What is a Notice of Recommendation?
CIHR is bringing back the Notice of Recommendation (NOR), which was last used in the Open Operating Grant program in 2015. The NOR gets key information to applicants earlier in the process, which is important so that they can receive and consider their results and make a decision about whether or not to re-submit their application to the following Project Grant competition. For this reason, many researchers and research administrators have requested that CIHR reintroduce the NOR into the competition process. Although many applicants will remember the NOR from past competitions, it will be new for some. For those researchers, here is a quick primer on the NOR.
The NOR is an additional document that CIHR provides to applicants following peer review committee meetings. The NOR is uploaded to ResearchNet before the decisions are finalized and contains key information about the application’s standing within the competition, including the rating, rank within the panel, reviews, and SO notes (if the application has been discussed). The NOR is provided in advance of the Notice of Decision (NOD), which provides applicants approximately an extra two weeks to decide whether to resubmit an unsuccessful application to the following competition. The NOR contains the same information as the NOD, minus the funding decision.
The majority of applicants can determine with reasonable accuracy if their application will be funded with the information provided in the NOR. It is possible to do so by looking at the application’s percent rank within the panelFootnote 1:
- Applications with a value between 0-12 will likely be funded;
- Applications with a value between 18-100 will likely not be funded; and
- Applications that fall between 12-18 are within the uncertain range of funding based on a number of factors, e.g., number of applications in the panel, if it is an application from an Early Career Researcher (ECR) and therefore subject to the ECR equalization exercise, or if it is a large grant.

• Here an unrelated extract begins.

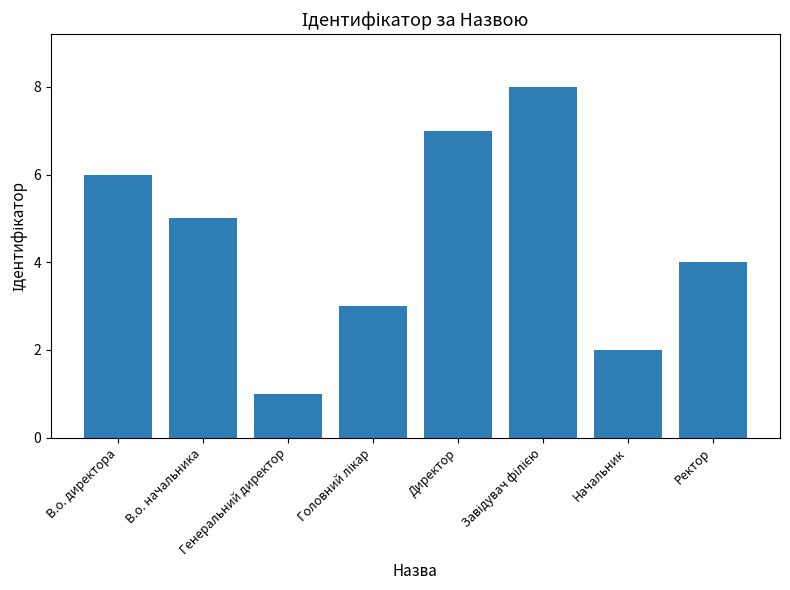

The chart shows a value of 9 at В.о. директора. True or false?

False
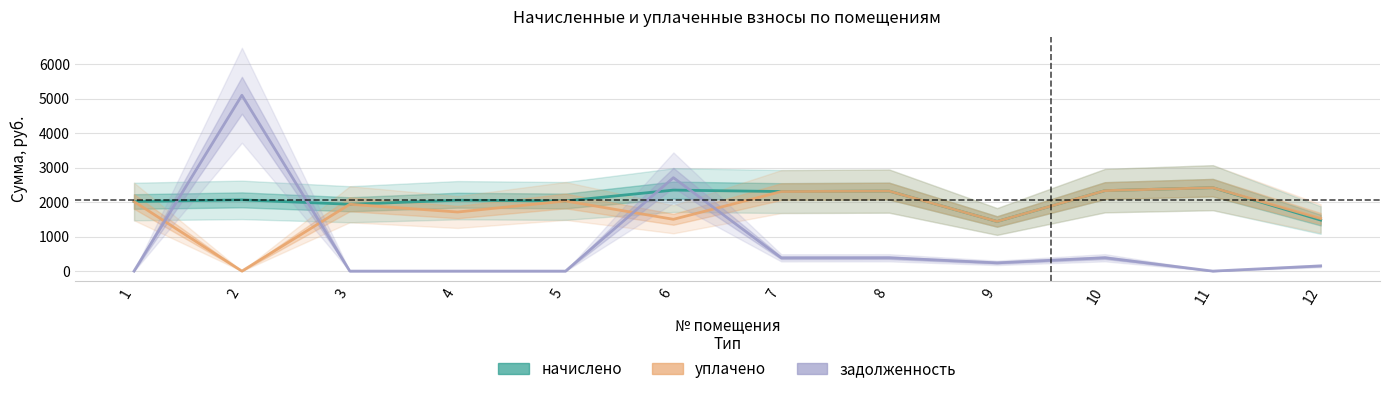

List the series in order of their overall mean, highest first.

начислено, уплачено, задолженность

In addition to the factors listed above, the most important are the number of applications reviewed, the total budget available and the average grant size. These variables have been relatively consistent across the last four Project Grant competitions and therefore can be used to reasonably estimate where the funding cutoff will fall across the competition.
The range for applications that are focused on Indigenous Health Research (IHR) and go through the iterative review process will be different.
Further details on how funding decisions are made within the Project Grant Program can be found on the CIHR website.
Using the NOR to infer if the application will be successful or not is a reasonable approach to determine if the applicant should register for the next competition. However, it is possible that applications with a percent rank within the ranges noted above will not receive the decision applicants are expecting. Please do not hesitate to contact your institution or CIHR with any questions you may have related to the NOR and how to interpret it.
The Notice of Decision, including the final recommended budget in the case of funded grants, will be uploaded to ResearchNet at the end of the peer review process, following approval by CIHR’s President.